Generally, Britain turns out to be less generous than most other high-income countries. Comparative Welfare Entitlement Project (CWEP – Version 2022-01) data (updated earlier this year by political scientists Lyle Scruggs and Gabriela Ramalho Tafoya) show Britain is one of only four countries to see a large fall in overall Welfare Benefit Generosity (WBG) over the past forty years. Alongside the UK, Denmark, Sweden, and New Zealand saw WBG in 2018 more than 10% lower than its 1980 level.
These patterns challenge widely held views. First, the period up to the mid-1970s is generally regarded as the welfare state’s golden age. Yet in most countries social benefits were more generous in 2018 than the mid-1970s. Second, WBG fell most heavily in Denmark and Sweden, two countries often regarded as exemplary welfare states. They no longer top the benefit generosity league tables.
Third, the UK has a highly distinctive record. Almost uniquely, benefit generosity in Britain fell sharply in the early 1980s from its all-time peak in 1978. The data show the impact of Mrs Thatcher’s brand of Conservatism on welfare generosity. A rapid fall in the early 1980s was followed by a steadier decrease until 1988. Deputy Director of the Institute for Fiscal Studies, Robert Joyce, describes a similar trajectory from the 1980s for income inequality.
It is hard to overemphasize the idiosyncrasy of the UK’s fall in WBG falling after the so-called golden age: Thatcherism was atypical. Benefits bumped along at a low level for the next decade or so. Their generosity rose a bit under Tony Blair and ticked up again when Gordon Brown was Prime Minister. Compared with almost all European countries, though, WBG in Britain has been low since the early 1980s.
Dig into the measure of WBG and the UK looks even more starkly distinctive. The overall indicator combines three types of benefit – unemployment, sickness and standard retirement pensions. It hides an increase in standard pension generosity in 2018 over 1980. UK sickness benefits became a bit more austere; the generosity of unemployment benefits collapsed. They show the highest percentage fall – at 44% – of any benefit in the CWEP dataset. Among similar countries, only Greece and Japan have less generous unemployment benefits than the UK.
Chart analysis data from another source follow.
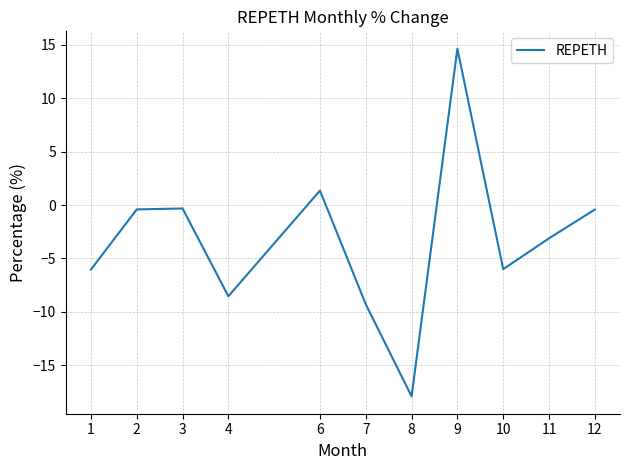

Between 11 and 7, which is larger?

11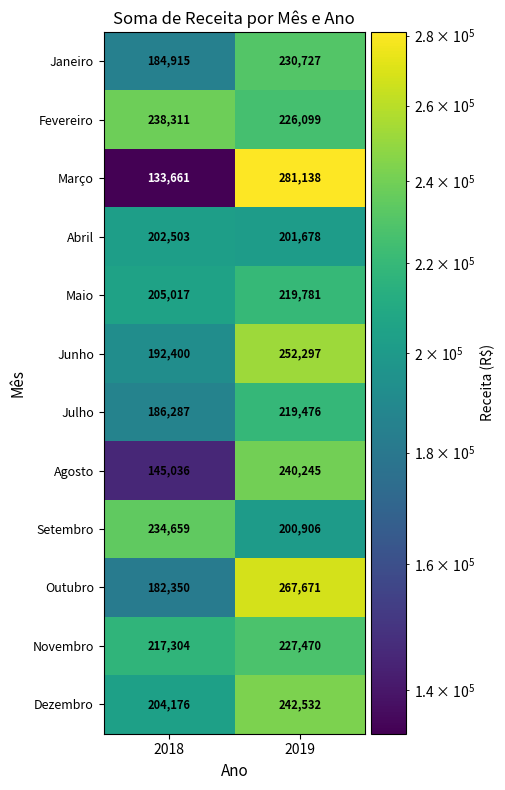

Read the Abril value at 2019, to the nearest 100.

201700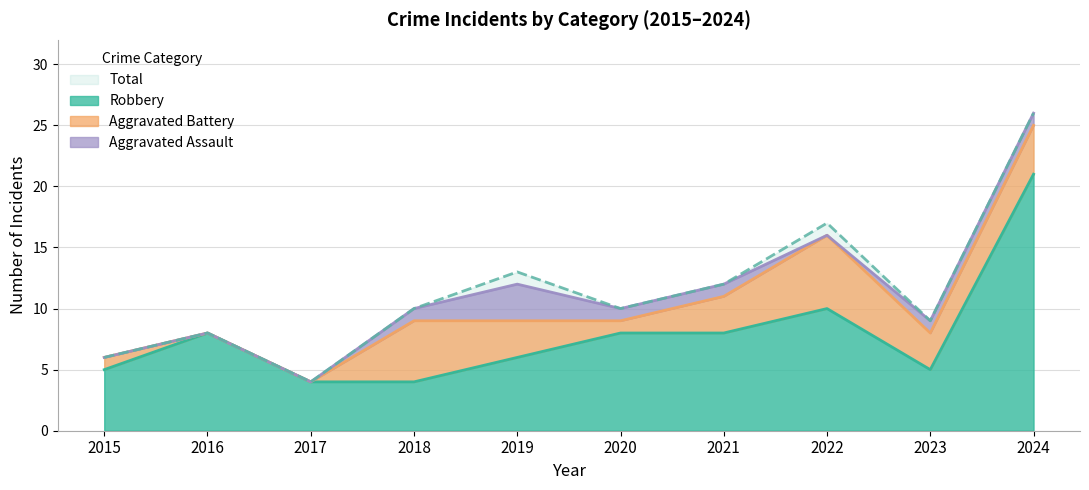

Which series has the largest total across all categories?

Total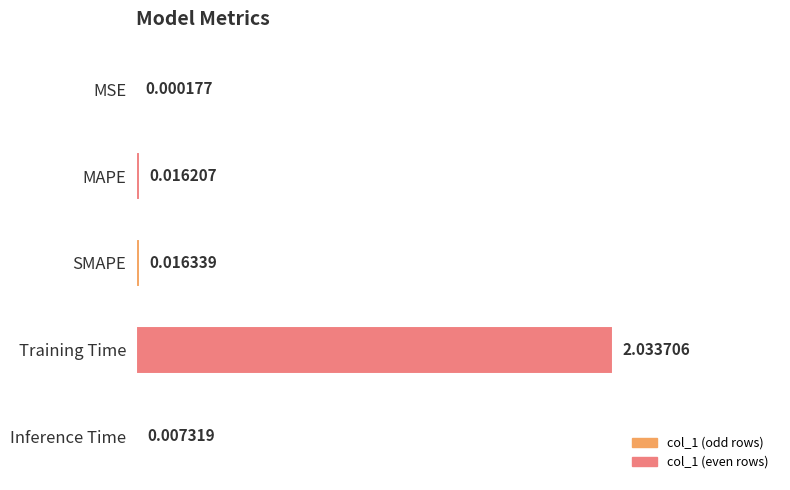

At which category does the chart reach its peak across all series?

Training Time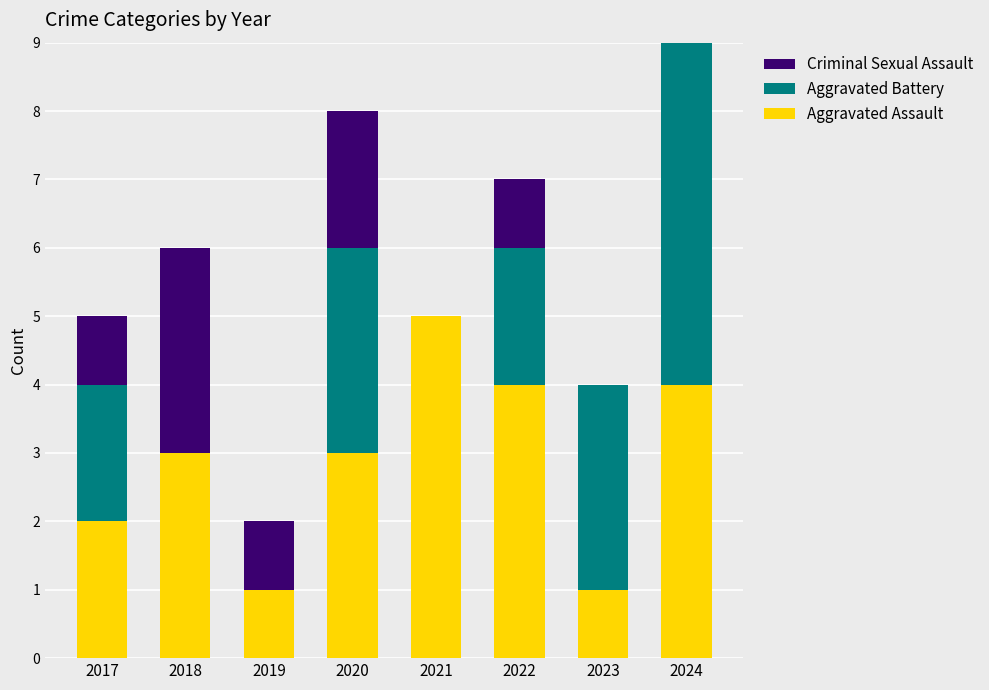

Is it true that Aggravated Assault equals 3 at 2020?

True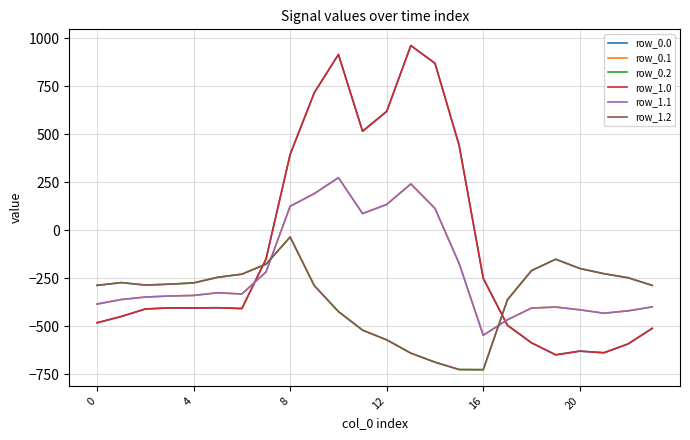

Does the chart display data point markers on the line(s)?

No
Measuring generosity directly helps assess the protection key benefits offer against impacts of unemployment, sickness and old age. By contrast, levels of social spending reflect a mix of generosity and the number of people relying on benefits. Constructing a consistent and comparable indicator of generosity a complex business. Like any constructed measure including one as widely used and influential as Gross Domestic Product, WBG offers a particular view of the phenomena it considers.
For example, during the 2000s Labour’s tax credits targeted resources at low-income households in- and out-of-work, particularly benefiting families with young children. They enabled a substantial reduction in child poverty. After 2010, the fitfully introduced, still incomplete Universal Credit system initiated under David Cameron picked this system apart. Not focused primarily on low-income families, WBG does not register big changes during these episodes.
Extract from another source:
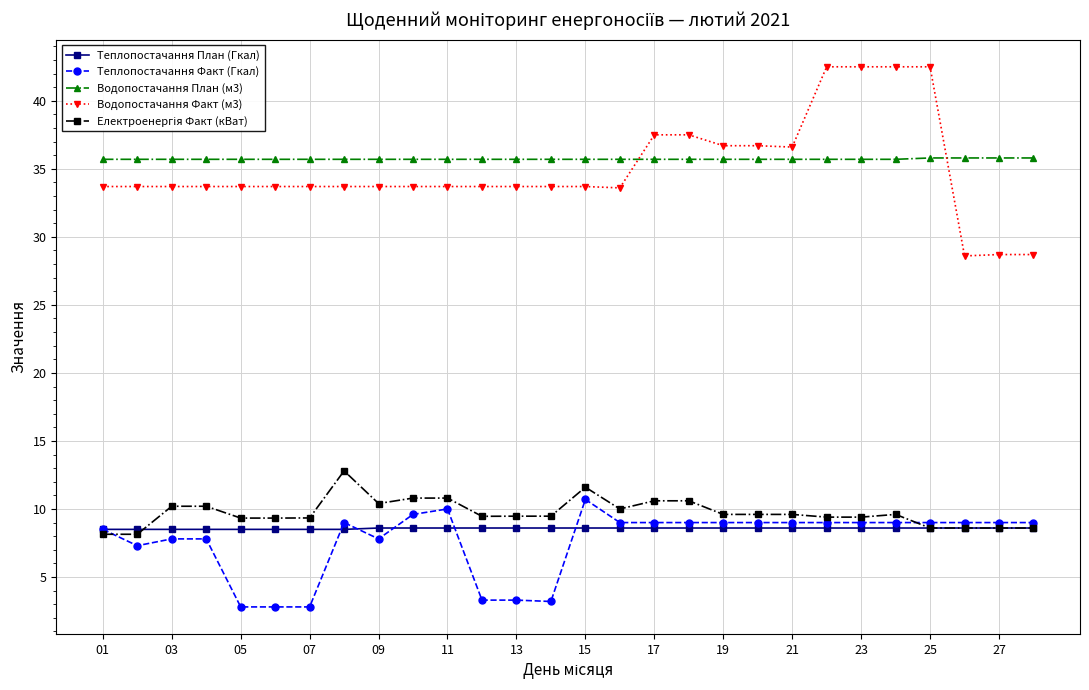

True or false: Водопостачання План (м3) and Теплопостачання План (Гкал) cross at least once.

False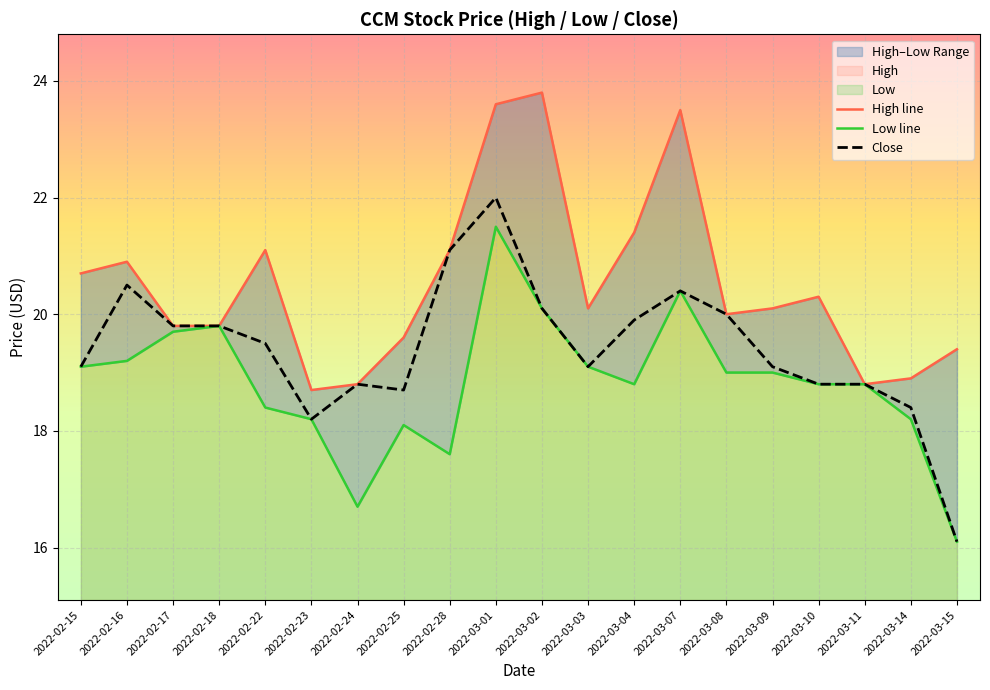

What is the total value across all series at 2022-03-01?

67.1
Mrs Thatcher’s approach to social benefits lives on. Despite raising some 400,000 children out of poverty, Johnson’s government decided not to make the Covid-related £20 weekly increase in Universal Credit permanent. The incoming Prime Minister will confront serious challenges. But whoever takes over, pressures on public spending, concerns about welfare dependency and work incentives seem set to retain priority over the benefit system. Britain’s economy generates precarious jobs and leaves many in poverty. Viewed comparatively, austere benefits look like a symptom of that low-wage, low productivity economy. A benefit system which helps channel people into precarious and poorly paid jobs will hardly help cure Britain’s economic disease.
By Professor Dan Wincott, Director of Governance after Brexit and Blackwell Law and Society Chair in Cardiff University’s School of Law and Politics.